» Exercise:
Can you copy every line of the records below exactly, leaving out the pictures?
Extracted records START
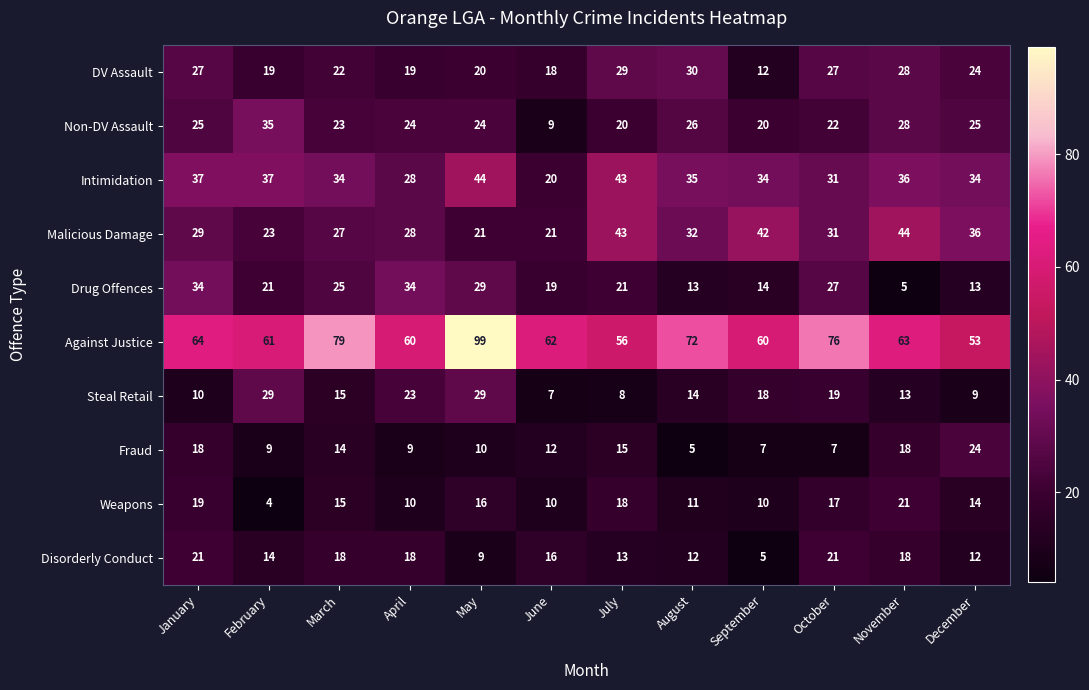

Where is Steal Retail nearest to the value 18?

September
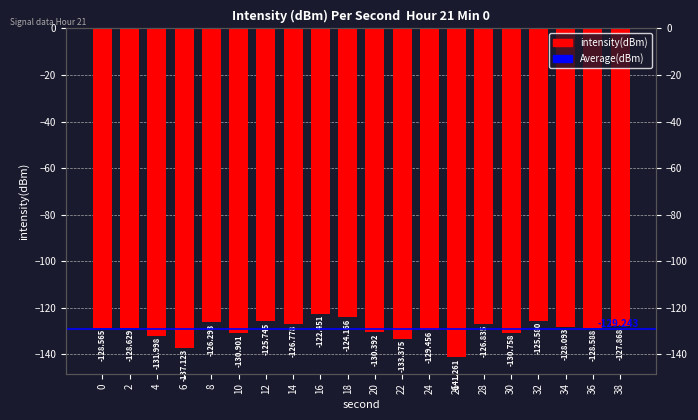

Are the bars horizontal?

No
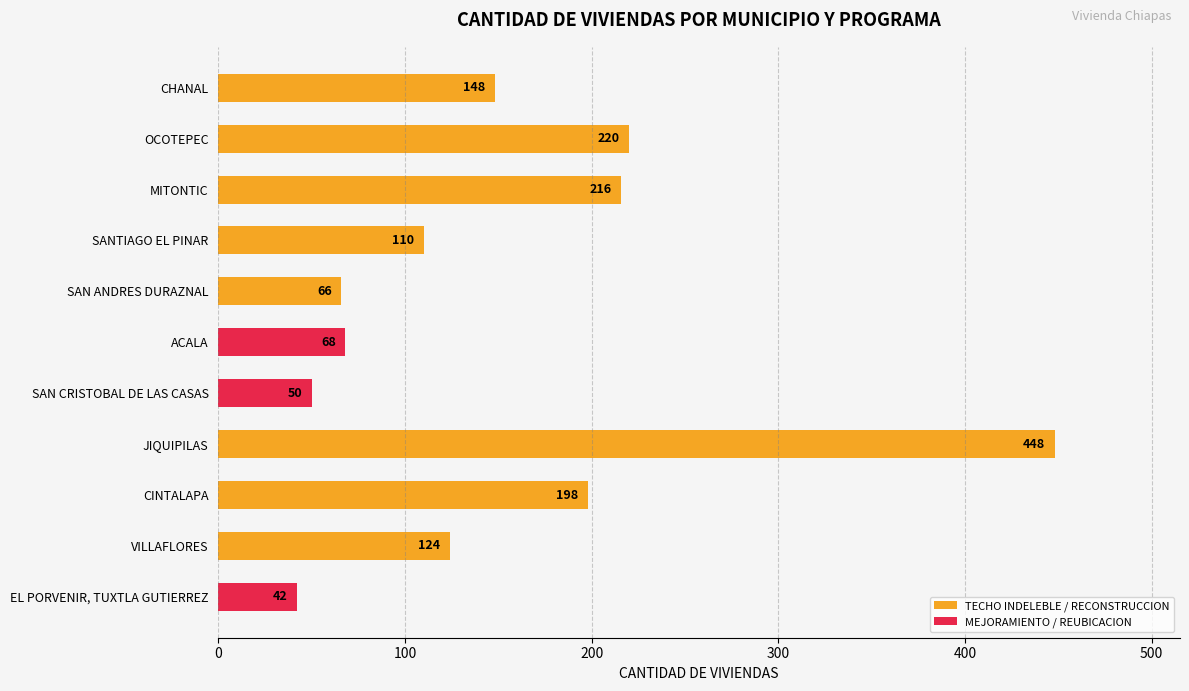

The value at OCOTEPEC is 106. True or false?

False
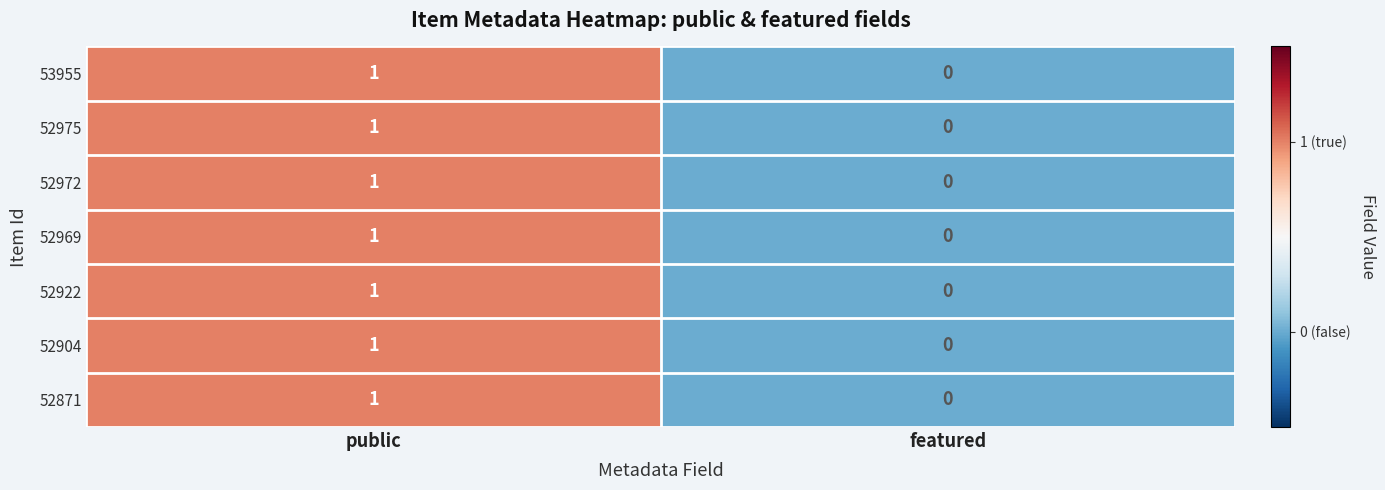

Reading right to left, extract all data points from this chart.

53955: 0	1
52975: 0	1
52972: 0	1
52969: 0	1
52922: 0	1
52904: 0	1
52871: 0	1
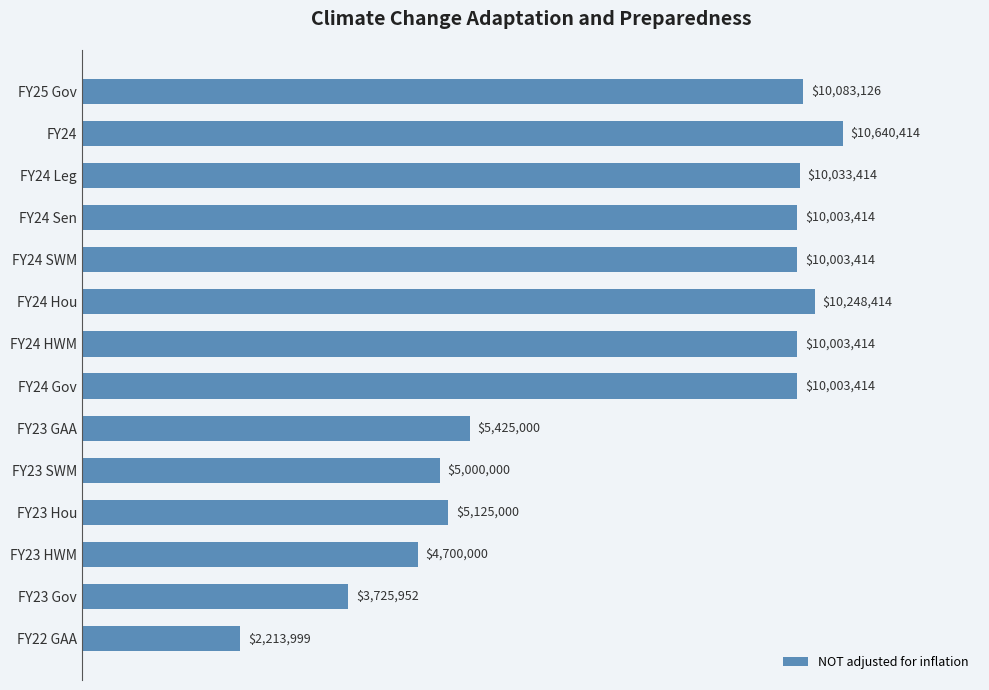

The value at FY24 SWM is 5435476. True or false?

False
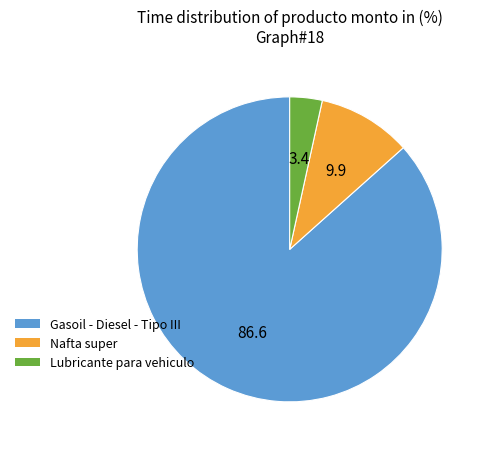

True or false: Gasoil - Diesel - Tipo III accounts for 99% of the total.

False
Extracted records END
» Task result:
Where is Steal Retail nearest to the value 18?

September

Are the bars horizontal?

No

The value at OCOTEPEC is 106. True or false?

False

Reading right to left, extract all data points from this chart.

53955: 0	1
52975: 0	1
52972: 0	1
52969: 0	1
52922: 0	1
52904: 0	1
52871: 0	1

The value at FY24 SWM is 5435476. True or false?

False

True or false: Gasoil - Diesel - Tipo III accounts for 99% of the total.

False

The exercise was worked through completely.